> **Data provided**:
=== Begin Enclosure ===

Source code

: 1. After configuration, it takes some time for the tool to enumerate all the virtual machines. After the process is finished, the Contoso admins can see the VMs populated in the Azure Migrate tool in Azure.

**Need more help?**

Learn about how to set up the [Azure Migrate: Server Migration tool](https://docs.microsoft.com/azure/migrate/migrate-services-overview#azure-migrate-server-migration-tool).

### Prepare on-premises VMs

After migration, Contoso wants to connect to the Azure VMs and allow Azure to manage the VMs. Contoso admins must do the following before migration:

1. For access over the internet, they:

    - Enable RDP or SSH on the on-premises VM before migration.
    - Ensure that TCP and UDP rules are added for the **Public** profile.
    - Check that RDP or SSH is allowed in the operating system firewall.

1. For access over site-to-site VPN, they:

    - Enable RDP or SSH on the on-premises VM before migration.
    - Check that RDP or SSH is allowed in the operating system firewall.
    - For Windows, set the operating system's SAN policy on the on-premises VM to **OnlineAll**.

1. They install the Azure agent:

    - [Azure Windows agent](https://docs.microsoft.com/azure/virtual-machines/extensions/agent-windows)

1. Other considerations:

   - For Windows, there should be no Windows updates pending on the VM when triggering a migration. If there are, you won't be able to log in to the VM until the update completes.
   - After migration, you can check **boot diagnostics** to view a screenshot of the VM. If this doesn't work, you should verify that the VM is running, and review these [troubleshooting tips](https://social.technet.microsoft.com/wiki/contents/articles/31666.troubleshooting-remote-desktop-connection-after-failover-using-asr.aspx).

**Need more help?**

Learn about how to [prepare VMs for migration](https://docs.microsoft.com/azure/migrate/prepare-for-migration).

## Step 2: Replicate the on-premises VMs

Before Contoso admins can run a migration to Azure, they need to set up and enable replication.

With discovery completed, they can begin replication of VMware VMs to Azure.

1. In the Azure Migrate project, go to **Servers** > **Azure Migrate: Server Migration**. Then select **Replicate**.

=== End Enclosure ===

> **Aim of the task**:
Copy every row above word for word, keeping each line as it stands.

> **Final answer**:
Source code

: 1. After configuration, it takes some time for the tool to enumerate all the virtual machines. After the process is finished, the Contoso admins can see the VMs populated in the Azure Migrate tool in Azure.

**Need more help?**

Learn about how to set up the [Azure Migrate: Server Migration tool](https://docs.microsoft.com/azure/migrate/migrate-services-overview#azure-migrate-server-migration-tool).

### Prepare on-premises VMs

After migration, Contoso wants to connect to the Azure VMs and allow Azure to manage the VMs. Contoso admins must do the following before migration:

1. For access over the internet, they:

    - Enable RDP or SSH on the on-premises VM before migration.
    - Ensure that TCP and UDP rules are added for the **Public** profile.
    - Check that RDP or SSH is allowed in the operating system firewall.

1. For access over site-to-site VPN, they:

    - Enable RDP or SSH on the on-premises VM before migration.
    - Check that RDP or SSH is allowed in the operating system firewall.
    - For Windows, set the operating system's SAN policy on the on-premises VM to **OnlineAll**.

1. They install the Azure agent:

    - [Azure Windows agent](https://docs.microsoft.com/azure/virtual-machines/extensions/agent-windows)

1. Other considerations:

   - For Windows, there should be no Windows updates pending on the VM when triggering a migration. If there are, you won't be able to log in to the VM until the update completes.
   - After migration, you can check **boot diagnostics** to view a screenshot of the VM. If this doesn't work, you should verify that the VM is running, and review these [troubleshooting tips](https://social.technet.microsoft.com/wiki/contents/articles/31666.troubleshooting-remote-desktop-connection-after-failover-using-asr.aspx).

**Need more help?**

Learn about how to [prepare VMs for migration](https://docs.microsoft.com/azure/migrate/prepare-for-migration).

## Step 2: Replicate the on-premises VMs

Before Contoso admins can run a migration to Azure, they need to set up and enable replication.

With discovery completed, they can begin replication of VMware VMs to Azure.

1. In the Azure Migrate project, go to **Servers** > **Azure Migrate: Server Migration**. Then select **Replicate**.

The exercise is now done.